Letter Re: Australian Bank Move Exposes the Magnitude of the Global Credit Collapse

James,
This afternoon, The National Australia Bank (biggest in Australia, by assets) let the cat out of the bag: They have decided to just fess up and mark down every US mortgage CDO, SIV, and so forth in their portfolio by 90%.

What that means is they are coming flat out and saying that all this re-bundled, repackaged, looks like a bond but it ain’t, US real estate paper that was being carried “Off Balance Sheet” and gumming up the works in banks around the world is worthless and they are making it official. (The loans that they represent will not, in their estimation, ever be repaid, hence, loan paper = worthless.)

The world has been tip-toeing around this for the better part of a year. (Off Balance Sheet is bank speak I believe for “It’s here, we paid for it/lent it out, but it’s not really here so don’t count it on our financial statement.” You try that with your friendly IRS guy!

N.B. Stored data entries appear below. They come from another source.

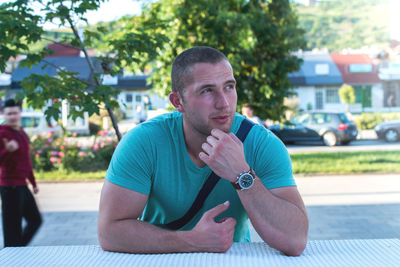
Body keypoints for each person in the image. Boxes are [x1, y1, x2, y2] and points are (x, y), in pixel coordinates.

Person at [98, 47, 308, 256]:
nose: (224, 103)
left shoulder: (262, 144)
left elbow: (294, 240)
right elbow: (110, 231)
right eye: (207, 90)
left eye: (229, 87)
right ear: (177, 101)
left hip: (233, 259)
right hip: (158, 259)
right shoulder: (144, 142)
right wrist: (192, 241)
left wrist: (243, 175)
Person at [0, 99, 42, 247]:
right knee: (12, 231)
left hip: (22, 186)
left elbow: (26, 160)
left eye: (15, 113)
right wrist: (7, 151)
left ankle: (17, 251)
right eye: (9, 113)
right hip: (9, 187)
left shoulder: (21, 132)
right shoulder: (2, 133)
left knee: (35, 220)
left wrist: (33, 182)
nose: (12, 116)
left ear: (20, 113)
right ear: (4, 114)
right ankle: (12, 255)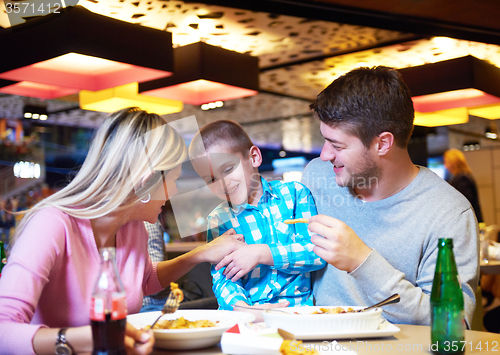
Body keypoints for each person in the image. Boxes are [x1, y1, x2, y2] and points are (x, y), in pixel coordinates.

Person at [0, 107, 245, 355]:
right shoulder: (51, 224)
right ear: (146, 180)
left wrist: (200, 254)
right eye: (173, 180)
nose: (172, 194)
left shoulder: (134, 227)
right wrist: (79, 340)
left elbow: (145, 281)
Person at [301, 66, 479, 326]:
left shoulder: (448, 213)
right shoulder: (318, 177)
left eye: (337, 145)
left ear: (383, 143)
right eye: (325, 141)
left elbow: (452, 325)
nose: (325, 155)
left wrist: (363, 262)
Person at [189, 120, 326, 320]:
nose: (223, 183)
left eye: (227, 169)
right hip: (247, 316)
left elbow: (316, 253)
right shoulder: (219, 219)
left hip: (297, 314)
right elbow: (223, 279)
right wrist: (243, 308)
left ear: (254, 157)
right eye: (211, 179)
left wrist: (262, 253)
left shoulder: (295, 194)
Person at [443, 148, 483, 222]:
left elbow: (464, 203)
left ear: (454, 162)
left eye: (447, 162)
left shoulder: (462, 178)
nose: (445, 166)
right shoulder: (463, 176)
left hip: (467, 221)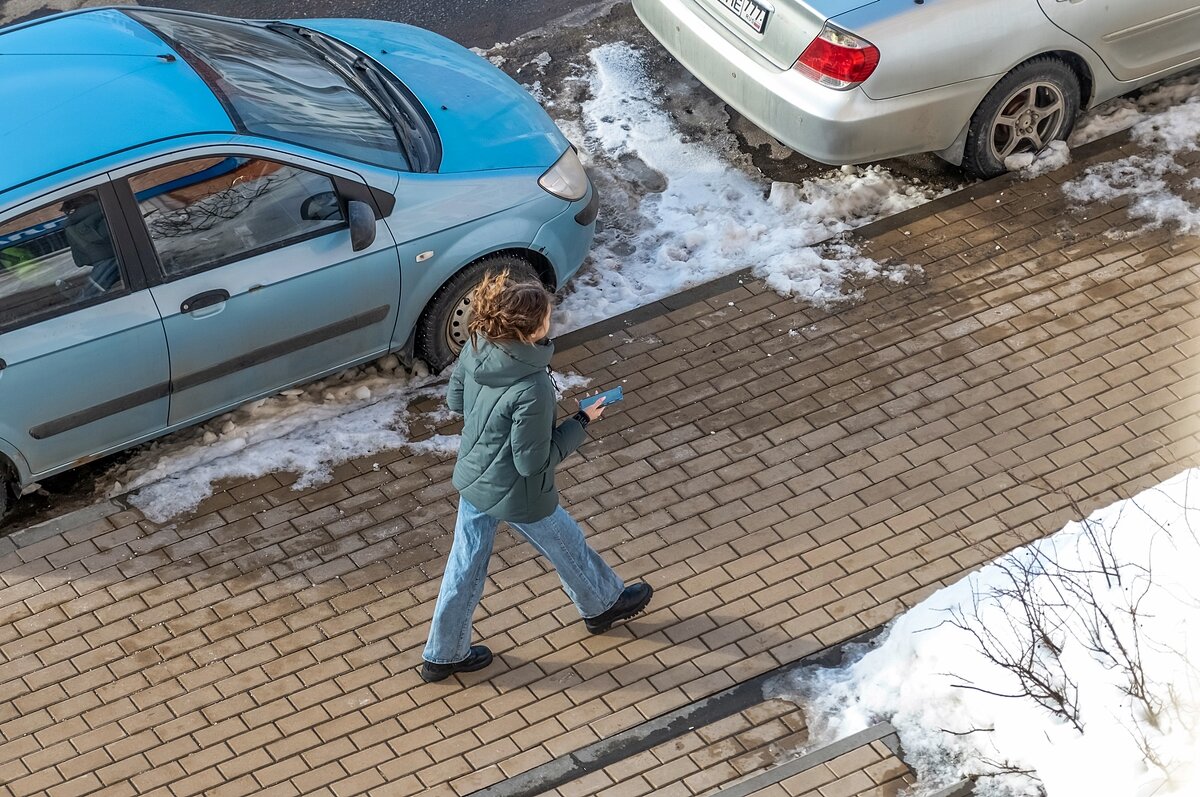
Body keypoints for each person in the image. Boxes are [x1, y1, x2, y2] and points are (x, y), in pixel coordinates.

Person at [421, 269, 653, 683]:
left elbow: (457, 400)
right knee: (566, 542)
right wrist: (581, 421)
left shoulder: (476, 344)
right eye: (547, 316)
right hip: (519, 492)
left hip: (476, 477)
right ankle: (602, 605)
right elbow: (533, 463)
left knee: (465, 564)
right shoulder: (532, 386)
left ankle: (443, 654)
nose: (552, 320)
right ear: (531, 330)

Ha! Funny, though, how they magically appeared when the Fed said they would take it as collateral for loans…) That means that all these “Write-downs” we’ve been seeing (i.e; saying that the paper certificate you bought at $10 is now worth $8, $7, $6, $5…etc) the banks have been slowly dribbling out have been understated.

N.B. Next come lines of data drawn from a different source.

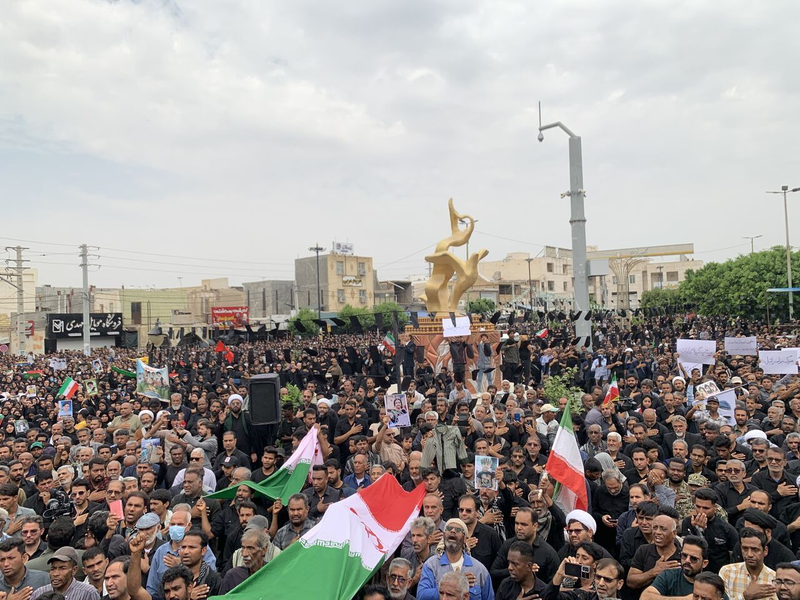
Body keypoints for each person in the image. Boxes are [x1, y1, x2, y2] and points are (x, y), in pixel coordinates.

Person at [416, 518, 494, 600]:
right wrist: (455, 582)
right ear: (444, 536)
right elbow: (421, 596)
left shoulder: (479, 569)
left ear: (465, 539)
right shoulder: (431, 565)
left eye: (458, 530)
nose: (453, 531)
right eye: (449, 528)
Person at [641, 535, 708, 600]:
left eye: (693, 559)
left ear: (704, 563)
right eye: (684, 555)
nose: (687, 560)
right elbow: (645, 597)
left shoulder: (710, 584)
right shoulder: (668, 576)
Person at [719, 528, 777, 600]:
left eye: (755, 549)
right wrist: (745, 596)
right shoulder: (727, 572)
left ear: (765, 551)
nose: (749, 554)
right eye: (745, 549)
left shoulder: (774, 579)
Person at [31, 547, 100, 600]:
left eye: (62, 568)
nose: (55, 574)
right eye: (53, 569)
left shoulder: (88, 593)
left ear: (74, 570)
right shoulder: (39, 593)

I don’t know if Wall Street will simply ignore this and dish out spin, but I can bet you that the international banks holding large quantities of this stuff denominated in US dollars will not. I’d also bet that large entities overseas who don’t hold this stuff will take it as writing on the wall for other entities that do…and they’ll sell to save their own skins.

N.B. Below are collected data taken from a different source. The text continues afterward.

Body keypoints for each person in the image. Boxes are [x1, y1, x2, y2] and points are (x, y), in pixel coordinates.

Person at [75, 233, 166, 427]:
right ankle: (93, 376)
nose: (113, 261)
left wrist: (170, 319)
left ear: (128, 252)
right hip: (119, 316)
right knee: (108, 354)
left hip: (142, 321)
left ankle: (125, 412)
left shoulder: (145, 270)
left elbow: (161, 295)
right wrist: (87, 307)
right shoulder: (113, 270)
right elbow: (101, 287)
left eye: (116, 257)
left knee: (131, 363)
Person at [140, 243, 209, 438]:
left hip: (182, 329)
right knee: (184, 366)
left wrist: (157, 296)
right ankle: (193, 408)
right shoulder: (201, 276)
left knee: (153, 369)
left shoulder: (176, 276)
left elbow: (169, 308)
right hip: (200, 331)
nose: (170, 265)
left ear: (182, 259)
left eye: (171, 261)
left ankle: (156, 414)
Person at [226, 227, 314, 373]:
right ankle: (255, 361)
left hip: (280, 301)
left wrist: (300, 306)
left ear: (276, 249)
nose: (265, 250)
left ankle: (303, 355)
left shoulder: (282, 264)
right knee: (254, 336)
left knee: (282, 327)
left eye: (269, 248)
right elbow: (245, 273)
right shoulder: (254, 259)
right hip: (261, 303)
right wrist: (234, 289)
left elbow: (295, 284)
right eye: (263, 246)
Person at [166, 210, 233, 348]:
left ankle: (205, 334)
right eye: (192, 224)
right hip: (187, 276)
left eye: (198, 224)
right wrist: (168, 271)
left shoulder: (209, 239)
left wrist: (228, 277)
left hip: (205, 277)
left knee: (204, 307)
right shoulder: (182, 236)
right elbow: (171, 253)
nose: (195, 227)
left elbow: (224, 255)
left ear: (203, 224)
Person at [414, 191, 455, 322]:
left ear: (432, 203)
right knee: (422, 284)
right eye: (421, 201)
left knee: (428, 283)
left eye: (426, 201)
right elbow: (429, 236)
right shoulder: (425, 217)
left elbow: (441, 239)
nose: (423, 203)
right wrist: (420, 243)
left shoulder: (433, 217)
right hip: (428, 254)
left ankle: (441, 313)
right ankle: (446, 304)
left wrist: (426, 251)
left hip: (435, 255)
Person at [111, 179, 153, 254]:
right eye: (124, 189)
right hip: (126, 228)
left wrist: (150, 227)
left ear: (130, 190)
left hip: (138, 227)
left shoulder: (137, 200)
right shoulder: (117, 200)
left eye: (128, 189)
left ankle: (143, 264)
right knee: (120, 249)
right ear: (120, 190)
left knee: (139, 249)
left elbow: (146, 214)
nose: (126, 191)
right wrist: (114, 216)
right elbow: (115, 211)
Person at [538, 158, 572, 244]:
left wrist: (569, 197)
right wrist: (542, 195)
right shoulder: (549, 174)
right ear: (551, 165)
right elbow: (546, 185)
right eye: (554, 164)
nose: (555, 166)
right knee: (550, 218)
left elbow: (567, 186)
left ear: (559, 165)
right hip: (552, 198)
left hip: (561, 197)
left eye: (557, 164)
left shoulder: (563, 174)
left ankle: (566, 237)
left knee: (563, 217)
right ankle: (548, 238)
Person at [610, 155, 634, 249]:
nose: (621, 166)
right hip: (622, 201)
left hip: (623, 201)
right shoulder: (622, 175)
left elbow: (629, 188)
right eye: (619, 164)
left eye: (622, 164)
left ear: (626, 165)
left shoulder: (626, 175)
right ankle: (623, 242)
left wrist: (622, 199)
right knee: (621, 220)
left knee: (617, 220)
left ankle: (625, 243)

That could quite possibly touch off a selling-storm in US dollar denominated assets or firms they fell are at risk from either their own holdings or their vulnerability to downside economic risk come monday, at least in the Asia Pacific markets, if not before.

A wave of bank bankruptcies or “failed banks” could get thrown into the mix as well. This is because these paper “things” being declared more or less worthless effects the overall value of a bank–i.e. the ratio of it’s “Assets” against the amount of debt it is carrying. (leverage) Banks are already leveraged up to their eyeballs, way beyond what Joe citizen would be allowed to do. (which they’ve been trying to delay the inevitable news that this stuff is not an asset any longer.)

I do not know precisely what effect this will have, but I believe it could spark a sell off in US denominated securities and other assets, which will flood the market with US Dollar stuff and the dollar will be in very deep trouble as far as a piece of paper that has value.

Real things of value, like metal and other tangible goods (as opposed to imaginary IOU paper, which is what most securities are) will take on a whole new life. In addition to what I have already done, I am going to endeavor to get my hands on more, soonest. (Not like it will go down in price anyway, no matter what happens.)